_Problem requirements:_
Which lines below fall between the one containing "了解教學風格是否符合自己的需求：" and the one containing "Sendetermin"? Repeat them exactly, counting both of those lines, and add nothing else.

_Records to process:_
# # # # #
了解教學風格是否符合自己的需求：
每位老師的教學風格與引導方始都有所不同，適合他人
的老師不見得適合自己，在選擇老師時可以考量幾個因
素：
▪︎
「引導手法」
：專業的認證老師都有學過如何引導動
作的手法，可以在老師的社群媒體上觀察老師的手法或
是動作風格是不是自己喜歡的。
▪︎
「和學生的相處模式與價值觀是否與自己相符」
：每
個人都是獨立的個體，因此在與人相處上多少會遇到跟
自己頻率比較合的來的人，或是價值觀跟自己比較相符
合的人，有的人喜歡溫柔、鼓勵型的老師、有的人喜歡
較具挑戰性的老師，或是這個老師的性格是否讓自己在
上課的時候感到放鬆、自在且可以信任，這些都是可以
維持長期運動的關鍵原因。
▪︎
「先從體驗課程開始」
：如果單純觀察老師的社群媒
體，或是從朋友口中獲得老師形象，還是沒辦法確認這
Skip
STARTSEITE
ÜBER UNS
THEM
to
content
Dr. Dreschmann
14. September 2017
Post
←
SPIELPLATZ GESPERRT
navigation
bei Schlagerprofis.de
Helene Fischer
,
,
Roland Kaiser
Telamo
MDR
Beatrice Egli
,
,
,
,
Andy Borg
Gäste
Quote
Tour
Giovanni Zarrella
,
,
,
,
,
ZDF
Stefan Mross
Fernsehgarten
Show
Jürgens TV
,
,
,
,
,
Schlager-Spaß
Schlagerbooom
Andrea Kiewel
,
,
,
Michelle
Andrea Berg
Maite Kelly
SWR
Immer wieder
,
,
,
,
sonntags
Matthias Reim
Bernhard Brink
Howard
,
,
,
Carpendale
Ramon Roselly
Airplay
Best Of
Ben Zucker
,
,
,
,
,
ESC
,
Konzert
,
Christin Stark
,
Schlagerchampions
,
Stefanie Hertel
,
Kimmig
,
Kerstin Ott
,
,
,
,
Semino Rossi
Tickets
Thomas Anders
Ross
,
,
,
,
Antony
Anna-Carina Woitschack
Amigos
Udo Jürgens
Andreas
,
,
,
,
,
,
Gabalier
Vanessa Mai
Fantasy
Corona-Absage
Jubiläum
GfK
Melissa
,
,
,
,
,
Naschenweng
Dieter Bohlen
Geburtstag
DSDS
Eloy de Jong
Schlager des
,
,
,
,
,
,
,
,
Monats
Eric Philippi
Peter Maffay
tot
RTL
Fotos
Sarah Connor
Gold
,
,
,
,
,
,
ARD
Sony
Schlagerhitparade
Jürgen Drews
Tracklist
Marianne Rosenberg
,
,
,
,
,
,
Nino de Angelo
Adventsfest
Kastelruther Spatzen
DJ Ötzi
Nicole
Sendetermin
# # # # #
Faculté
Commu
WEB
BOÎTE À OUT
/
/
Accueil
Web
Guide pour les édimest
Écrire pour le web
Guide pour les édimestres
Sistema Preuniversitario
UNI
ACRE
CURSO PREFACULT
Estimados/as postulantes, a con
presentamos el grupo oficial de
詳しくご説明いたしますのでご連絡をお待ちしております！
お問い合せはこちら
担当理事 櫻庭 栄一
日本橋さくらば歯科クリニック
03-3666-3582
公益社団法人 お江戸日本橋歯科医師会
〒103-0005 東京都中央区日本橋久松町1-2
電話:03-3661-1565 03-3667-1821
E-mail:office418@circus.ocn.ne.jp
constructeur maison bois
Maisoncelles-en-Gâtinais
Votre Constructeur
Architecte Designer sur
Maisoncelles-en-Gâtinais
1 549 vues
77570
# # # # #
_Result of this task:_
了解教學風格是否符合自己的需求：
每位老師的教學風格與引導方始都有所不同，適合他人
的老師不見得適合自己，在選擇老師時可以考量幾個因
素：
▪︎
「引導手法」
：專業的認證老師都有學過如何引導動
作的手法，可以在老師的社群媒體上觀察老師的手法或
是動作風格是不是自己喜歡的。
▪︎
「和學生的相處模式與價值觀是否與自己相符」
：每
個人都是獨立的個體，因此在與人相處上多少會遇到跟
自己頻率比較合的來的人，或是價值觀跟自己比較相符
合的人，有的人喜歡溫柔、鼓勵型的老師、有的人喜歡
較具挑戰性的老師，或是這個老師的性格是否讓自己在
上課的時候感到放鬆、自在且可以信任，這些都是可以
維持長期運動的關鍵原因。
▪︎
「先從體驗課程開始」
：如果單純觀察老師的社群媒
體，或是從朋友口中獲得老師形象，還是沒辦法確認這
Skip
STARTSEITE
ÜBER UNS
THEM
to
content
Dr. Dreschmann
14. September 2017
Post
←
SPIELPLATZ GESPERRT
navigation
bei Schlagerprofis.de
Helene Fischer
,
,
Roland Kaiser
Telamo
MDR
Beatrice Egli
,
,
,
,
Andy Borg
Gäste
Quote
Tour
Giovanni Zarrella
,
,
,
,
,
ZDF
Stefan Mross
Fernsehgarten
Show
Jürgens TV
,
,
,
,
,
Schlager-Spaß
Schlagerbooom
Andrea Kiewel
,
,
,
Michelle
Andrea Berg
Maite Kelly
SWR
Immer wieder
,
,
,
,
sonntags
Matthias Reim
Bernhard Brink
Howard
,
,
,
Carpendale
Ramon Roselly
Airplay
Best Of
Ben Zucker
,
,
,
,
,
ESC
,
Konzert
,
Christin Stark
,
Schlagerchampions
,
Stefanie Hertel
,
Kimmig
,
Kerstin Ott
,
,
,
,
Semino Rossi
Tickets
Thomas Anders
Ross
,
,
,
,
Antony
Anna-Carina Woitschack
Amigos
Udo Jürgens
Andreas
,
,
,
,
,
,
Gabalier
Vanessa Mai
Fantasy
Corona-Absage
Jubiläum
GfK
Melissa
,
,
,
,
,
Naschenweng
Dieter Bohlen
Geburtstag
DSDS
Eloy de Jong
Schlager des
,
,
,
,
,
,
,
,
Monats
Eric Philippi
Peter Maffay
tot
RTL
Fotos
Sarah Connor
Gold
,
,
,
,
,
,
ARD
Sony
Schlagerhitparade
Jürgen Drews
Tracklist
Marianne Rosenberg
,
,
,
,
,
,
Nino de Angelo
Adventsfest
Kastelruther Spatzen
DJ Ötzi
Nicole
Sendetermin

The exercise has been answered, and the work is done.